INDIANAPOLIS — The Indianapolis Colts already were unsure if Carson Wentz could play this week after injuring his right ankle.
On Monday, doctors found he‘d sprained both ankles.
Coach Frank Reich said the injuries could force the winless Colts to visit defending AFC South champion Tennessee without their starting quarterback and he does not yet have a timetable for Wentz‘s return.
“When it comes to sprained ankles there are degrees,” Reich said before meeting with the doctors. “I know Carson has a high threshold of pain. My history with Carson is that he’s a pretty fast healer and he’s tough. If he can play, he’ll play.”
Apparently, Wentz played with a bad left ankle in the 27-24 loss to the Los Angeles Rams. But when his right leg got twisted in a pile midway through the fourth quarter, the former North Dakota State star struggled to reach the sideline.
There, trainers examined him, re-taping the right ankle in hopes of getting him back on the field.
It didn’t work. When Wentz realized he couldn’t function well enough on the field, he tossed his helmet in frustration — an action he later said he regretted.
“We’ll have to see as we go here,” Reich said. “Obviously, I’ve read all the reports and in a few minutes will have a medical meeting where I will hear more details from the doctors and then we’ll map out a plan for this week.”

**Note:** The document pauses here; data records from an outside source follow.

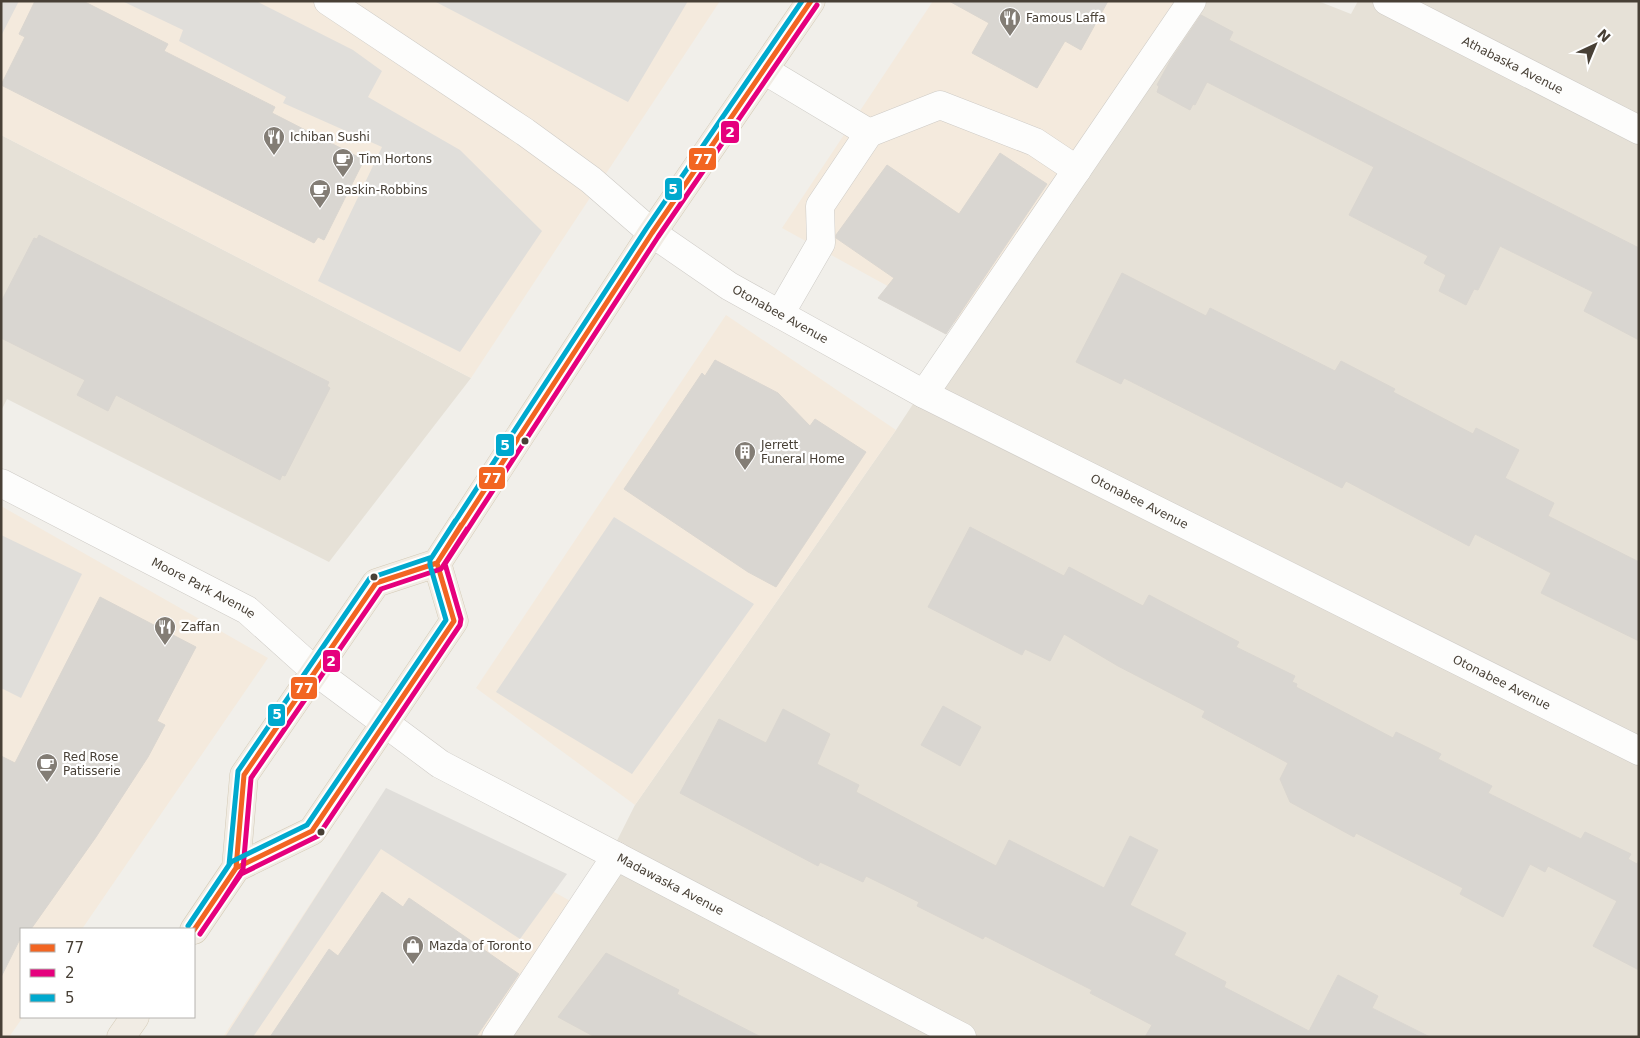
<svg xmlns="http://www.w3.org/2000/svg" width="1640" height="1038" font-family="'DejaVu Sans',sans-serif">
	<style>
		.residential { fill: #e6e1d7 }
		.commercial { fill: #f4eadd }
		.parking { fill: #e0deda }
		.building { fill: #d9d6d1; stroke: #dad6d0 }
		.lines { fill: none; stroke-linecap: round; stroke-linejoin: round }
		.minor-casing { stroke: #cecbc6; stroke-width: 29 }
		.major-casing { stroke: #d4cbb7; stroke-width: 29 }
		.minor { stroke: #fdfdfc; stroke-width: 28 }
		.major { stroke: #f1ece4; stroke-width: 28 }
		.bus-1-casing { stroke: #fff; stroke-width: 9 }
		.bus-2-casing { stroke: #fff; stroke-width: 9 }
		.bus-3-casing { stroke: #fff; stroke-width: 9 }
		.bus-1 { stroke: #f26522; stroke-width: 5 }
		.bus-2 { stroke: #e5007d; stroke-width: 5 }
		.bus-3 { stroke: #00a9ce; stroke-width: 5 }
		.bus-dot { fill: #484036; stroke: #fff; stroke-width: 2 }
		.labels { text-anchor: middle; stroke-width: 4.5; stroke-linejoin: round; paint-order: stroke }
		.poi-label { font-size: 12px; fill: #484036; stroke: #fff; text-anchor: start }
		.street-label { font-size: 12px; fill: #484036; stroke: #fff }
		.line-badge { stroke: #fff; stroke-width: 2 }
		.badge-label { font-size: 14px; text-anchor: middle; font-weight: bold; fill: #fff }
	</style>
	<rect width="100%" height="100%" fill="#f1efea"/>
	<!-- residential -->
	<path class="residential" d="M 1177,1 L 1318,1 L 1351,14 L 1358,1 L 1639,1 L 1639,1037 L 495,1037 L 583,908 L 635,805 L 896,430 Z
		M 1,135 L 471,378 L 329,562 L 7,399 L 1,411 Z"/>
	<!-- commercial -->
	<path class="commercial" d="M 1,1 L 720,1 L 471,378 L 1,135 Z
		M 933,1 L 1177,1 L 964,328 L 782,228 Z
		M 726,315 L 896,430 L 635,805 L 476,688 Z
		M 1,506 L 268,658 L 82,929 L 21,929 L 23,1017 L 9,1037 L 1,1037 Z
		M 381,796 L 583,908 L 495,1037 L 223,1037 Z"/>
	<!-- parking -->
	<path class="parking" d="M 1,1 L 19,1 L 1,36 Z
		M 122,1 L 256,1 L 353,50 L 382,71 L 368,97 L 460,150 L 542,231 L 460,352 L 318,281 L 382,147 L 283,103 L 286,97 L 179,41 L 183,30 Z
		M 434,1 L 688,1 L 628,102 Z
		M 614,517 L 754,604 L 632,774 L 496,692 Z
		M 1,535 L 82,574 L 21,698 L 1,688 Z
		M 386,788 L 567,874 L 520,939 L 381,849 L 253,1037 L 225,1037 Z"/>
	<!-- building -->
	<path class="building" d="M 35,1 L 83,1 L 168,44 L 164,51 L 275,107 L 272,113 L 364,160 L 324,240 L 318,237 L 314,243 L 1,85 L 25,37 L 19,34 Z
		M 949,1 L 1108,1 L 1081,50 L 1065,41 L 1037,88 L 972,53 L 989,23 Z
		M 1201,15 L 1233,32 L 1229,40 L 1639,248 L 1639,340 L 1584,311 L 1593,292 L 1500,246 L 1478,290 L 1474,289 L 1466,305 L 1439,291 L 1446,275 L 1424,263 L 1428,256 L 1349,215 L 1374,167 L 1207,82 L 1195,105 L 1193,104 L 1190,110 L 1157,92 L 1159,86 L 1157,85 L 1170,61 Z
		M 1000,153 L 1047,184 L 946,334 L 878,298 L 894,278 L 836,238 L 836,235 L 887,165 L 959,214 Z
		M 39,235 L 329,382 L 327,386 L 330,388 L 285,476 L 282,475 L 280,480 L 116,395 L 108,411 L 77,395 L 85,380 L 1,338 L 1,302 L 34,238 L 37,239 Z
		M 1122,273 L 1206,316 L 1210,308 L 1335,371 L 1341,361 L 1395,389 L 1393,392 L 1473,434 L 1476,428 L 1519,450 L 1505,478 L 1554,503 L 1548,516 L 1639,562 L 1639,641 L 1541,593 L 1551,573 L 1475,534 L 1469,546 L 1346,481 L 1342,488 L 1124,378 L 1121,384 L 1076,362 Z
		M 715,360 L 778,393 L 810,426 L 815,419 L 866,452 L 776,587 L 748,572 L 624,489 L 702,373 L 705,376 Z
		M 970,527 L 1064,576 L 1069,567 L 1143,606 L 1149,595 L 1239,642 L 1236,647 L 1295,676 L 1292,682 L 1297,684 L 1296,687 L 1393,738 L 1396,732 L 1441,754 L 1438,759 L 1492,786 L 1488,793 L 1581,839 L 1585,832 L 1631,854 L 1628,859 L 1637,864 L 1639,860 L 1639,970 L 1593,946 L 1617,901 L 1548,866 L 1545,872 L 1530,864 L 1503,917 L 1460,894 L 1463,888 L 1356,833 L 1354,837 L 1290,802 L 1280,779 L 1288,763 L 1202,717 L 1205,711 L 1118,666 L 1064,634 L 1050,661 L 1025,649 L 1022,655 L 928,607 Z
		M 100,597 L 196,647 L 157,721 L 165,725 L 148,757 L 96,837 L 31,929 L 21,929 L 21,937 L 1,977 L 1,756 L 15,763 Z
		M 943,706 L 981,727 L 960,766 L 921,745 Z
		M 783,709 L 830,734 L 817,764 L 859,785 L 856,792 L 996,866 L 1009,840 L 1104,888 L 1130,836 L 1158,850 L 1130,905 L 1186,933 L 1174,955 L 1226,982 L 1224,987 L 1309,1031 L 1338,975 L 1378,996 L 1372,1008 L 1430,1037 L 1145,1037 L 1152,1025 L 1090,993 L 1092,990 L 985,936 L 983,939 L 917,906 L 919,902 L 866,876 L 863,882 L 820,862 L 818,866 L 680,793 L 719,719 L 766,743 Z
		M 382,892 L 403,907 L 409,898 L 519,974 L 476,1037 L 270,1037 L 329,949 L 338,956 Z
		M 606,953 L 679,990 L 677,994 L 761,1037 L 595,1037 L 558,1017 Z"/>
	<g class="lines">
		<!-- minor casing -->
		<g class="minor-casing">
			<g id="minor">
				<path id="s1" d="M 328,1 L 525,132 L 591,180 L 652,233 L 729,286 L 924,394 L 1639,751"/>
				<path id="s2" d="M 1387,1 L 1639,130"/>
				<path d="M 764,70 L 869,133 L 820,206 L 821,243 L 780,314"/>
				<path d="M 869,133 L 940,105 L 1035,142 L 1077,170"/>
				<path d="M 924,394 L 1192,1"/>
				<path id="s3" d="M 1,483 L 247,610 L 315,671 L 440,764 L 962,1037"/>
				<path d="M 496,1037 L 616,856"/>
			</g>
		</g>
		<!-- major casing -->
		<g class="major-casing">
			<path id="major" d="M 236,868 L 312,831 L 454,621 L 437,563
				M 194,930 L 236,868 L 244,775 L 376,583 L 437,563 L 652,233 L 811,1
				M 121,1037 L 135,1017"/>
		</g>
		<!-- minor -->
		<use href="#minor" class="minor"/>
		<!-- major -->
		<use href="#major" class="major"/>
		<!-- bus-1 casing -->
		<g class="bus-1-casing">
			<path id="bus-1" d="M 215,899 L 236,868 L 244,775 L 376,583 L 437,563 L 461,525
				M 194,930 L 236,868 L 312,831 L 454,621 L 437,563 L 652,233 L 811,1"/>
		</g>
		<!-- bus-2 casing -->
		<g class="bus-2-casing">
			<path id="bus-2" d="M 221,903 L 243,869 L 251,778 L 381,589 L 441,569 L 467,529
				M 200,934 L 241,874 L 318,836 L 460,625 L 461,619 L 445,564 L 658,237 L 817,5"/>
		</g>
		<!-- bus-3 casing -->
		<g class="bus-3-casing">
			<path id="bus-3" d="M 209,895 L 229,865 L 238,771 L 370,578 L 432,557 L 455,521
				M 188,926 L 231,862 L 307,825 L 446,620 L 430,565 L 430,560 L 646,229 L 802,1"/>
		</g>
		<!-- bus-1 -->
		<use href="#bus-1" class="bus-1"/>
		<!-- bus-2 -->
		<use href="#bus-2" class="bus-2"/>
		<!-- bus-3 -->
		<use href="#bus-3" class="bus-3"/>
	</g>
	<!-- icons -->
	<defs>
		<g id="restaurant-pin" transform="scale(1.125)"><path d="M0 17L-7.5 6A9.5 9.5 0 1 1 7.5 6Z" fill="#837d75" stroke="#fff"/><path d="M-5-6h1v4h1v-4h1v4h1v-4h1v5L-1.5 .5V6h-2V.5L-5-1ZM5-6V6H3V1.5H1.5Q1.5-4 5-6Z" fill="#fff"/></g>
		<g id="cafe-pin" transform="scale(1.125)"><path d="M0 17L-7.5 6A9.5 9.5 0 1 1 7.5 6Z" fill="#837d75" stroke="#fff"/><path d="M-5.5-4.5H6V0H3Q3 3.5 0 3.5H-2.5Q-5.5 3.5-5.5 0ZM3-3.2v2h1.7v-2ZM-6 4.5H4V6H-6Z" fill="#fff"/></g>
		<g id="building-pin" transform="scale(1.125)"><path d="M0 17L-7.5 6A9.5 9.5 0 1 1 7.5 6Z" fill="#837d75" stroke="#fff"/><path d="M-4-6H4V6H1V3H-1V6H-4ZM-2.5-4.3h1.7v1.8h-1.7ZM.8-4.3h1.7v1.8H.8ZM-2.5-1h1.7V.8h-1.7ZM.8-1h1.7V.8H.8Z" fill="#fff"/></g>
		<g id="shop-pin" transform="scale(1.125)"><path d="M0 17L-7.5 6A9.5 9.5 0 1 1 7.5 6Z" fill="#837d75" stroke="#fff"/><path d="M-5-2.5h2.3a2.7 3.5 0 0 1 5.4 0H5L5.5 6h-11ZM-1.5-2.5h3a1.5 2.3 0 0 0-3 0Z" fill="#fff"/></g>
	</defs>
	<g fill-rule="evenodd">
		<use href="#restaurant-pin" x="1010" y="18"/>
		<use href="#restaurant-pin" x="274" y="137"/>
		<use href="#cafe-pin" x="343" y="159"/>
		<use href="#cafe-pin" x="320" y="190"/>
		<use href="#building-pin" x="745" y="452"/>
		<use href="#restaurant-pin" x="165" y="627"/>
		<use href="#cafe-pin" x="47" y="764"/>
		<use href="#shop-pin" x="413" y="946"/>
	</g>
	<!-- markers -->
	<g class="bus-dot">
		<circle cx="525" cy="441" r="4.5"/>
		<circle cx="374" cy="577" r="4.5"/>
		<circle cx="321" cy="832" r="4.5"/>
	</g>
	<g class="labels">
		<!-- poi labels -->
		<g class="poi-label">
			<text x="1026" y="22">Famous Laffa</text>
			<text x="290" y="141">Ichiban Sushi</text>
			<text x="359" y="163">Tim Hortons</text>
			<text x="336" y="194">Baskin-Robbins</text>
			<text x="761" y="449">Jerrett<tspan x="761" dy="14">Funeral Home</tspan></text>
			<text x="181" y="631">Zaffan</text>
			<text x="63" y="761">Red Rose<tspan x="63" dy="14">Patisserie</tspan></text>
			<text x="429" y="950">Mazda of Toronto</text>
		</g>
		<!-- street labels -->
		<g class="street-label">
			<text dy="4" stroke="none"><textPath href="#s2" startOffset="141">Athabaska Avenue</textPath></text>
			<text dy="4" stroke="none"><textPath href="#s1" startOffset="551">Otonabee Avenue</textPath></text>
			<text dy="4" stroke="none"><textPath href="#s1" startOffset="956">Otonabee Avenue</textPath></text>
			<text dy="4" stroke="none"><textPath href="#s3" startOffset="228">Moore Park Avenue</textPath></text>
			<text dy="4" stroke="none"><textPath href="#s1" startOffset="1361">Otonabee Avenue</textPath></text>
			<text dy="4" stroke="none"><textPath href="#s3" startOffset="784">Madawaska Avenue</textPath></text>
		</g>
	</g>
	<g class="line-badge">
		<rect x="720" y="120" width="20" height="24" rx="5" fill="#e5007d"/>
		<rect x="688" y="147" width="29" height="24" rx="5" fill="#f26522"/>
		<rect x="664" y="177" width="19" height="24" rx="5" fill="#00a9ce"/>
		<rect x="495" y="433" width="20" height="24" rx="5" fill="#00a9ce"/>
		<rect x="478" y="466" width="28" height="24" rx="5" fill="#f26522"/>
		<rect x="322" y="649" width="19" height="24" rx="5" fill="#e5007d"/>
		<rect x="290" y="676" width="28" height="24" rx="5" fill="#f26522"/>
		<rect x="267" y="703" width="19" height="24" rx="5" fill="#00a9ce"/>
	</g>
	<g class="badge-label">
		<text x="730" y="137">2</text>
		<text x="703" y="164">77</text>
		<text x="673" y="194">5</text>
		<text x="505" y="450">5</text>
		<text x="492" y="483">77</text>
		<text x="331" y="666">2</text>
		<text x="304" y="693">77</text>
		<text x="277" y="719">5</text>
	</g>
	<!-- border -->
	<rect width="1640" height="1038" fill="none" stroke="#484036" stroke-width="5"/>
	<!-- legend -->
	<rect x="20" y="928" width="175" height="90" fill="#ffffff" stroke="#b6b3af"/>
	<rect x="30" y="944" width="25" height="8" fill="#f26522" stroke="#b6b3af"/>
	<text x="65" y="953" font-size="15" fill="#484036">77</text>
	<rect x="30" y="969" width="25" height="8" fill="#e5007d" stroke="#b6b3af"/>
	<text x="65" y="978" font-size="15" fill="#484036">2</text>
	<rect x="30" y="994" width="25" height="8" fill="#00a9ce" stroke="#b6b3af"/>
	<text x="65" y="1003" font-size="15" fill="#484036">5</text>
	<!-- north arrow -->
	<g transform="translate(1595 45) rotate(44)" stroke="#ffffff" stroke-width="4" paint-order="stroke">
	<path d="M0-4L9 19L0 12L-9 19Z" fill="#484036"/>
	<text y="-8" font-size="14" font-weight="bold" text-anchor="middle" fill="#484036">N</text>
	</g>
</svg>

If Wentz can’t play, Jacob Eason would likely make his first pro start. Eason didn’t appear in any games in 2020, his rookie season, and was picked off by Rams All-Pro cornerback Jalen Ramsey on his second career throw.
Eason took most of the first-team snaps at training camp while Wentz recovered from surgery on his left foot. Eason and rookie Sam Ehlinger also split the action during the three preseason games. Ehlinger sprained his knee in the preseason and won’t be eligible to come off the injured reserve list until next week.
The only other quarterback on Indy’s roster is veteran Brett Hundley. He’s on the practice squad.
But the Colts say they’ve been impressed by the progress Eason has made.
“He’s grown so much and I think that happens for every player going from their rookie year to their second year,” tight end Jack Doyle said. “And getting all those reps in training camp was huge. You’ve got to get the reps in to get better and I think he’s taken a huge jump in reading defenses and identifying coverages.”
They’ll need Eason to play well to avoid their first 0-3 start since 2011.
Wentz already has an extensive medical history.
His 2017 season ended prematurely because of a torn ACL in his left knee. He missed the first two games of 2018 while recovering from knee surgery then missed the final five games, including two playoff games, with a back injury. In January 2020, he threw four passes in a playoff game before being knocked out with a concussion.
He had surgery to remove a bone fragment from his left foot in August and then spent five days on the reserve/COVID-19 list because he was deemed a close contact to someone who tested positive for the virus.
Given all of those things, Indianapolis made the 2022 draft pick acquired by Philadelphia in the March trade contingent on Wentz‘s playing time. If he plays at least 75% of the snaps or 70% of the snaps and the Colts make the playoffs, the Eagles get a first-round pick. If he doesn’t, Philadelphia gets a second-rounder.
For now, though, that’s not the concern. The Colts want to get Went back quickly, and he hopes to be back Sunday, too.
“It definitely feels sore,” Wentz said Sunday. “We’ll see how it reacts this week.”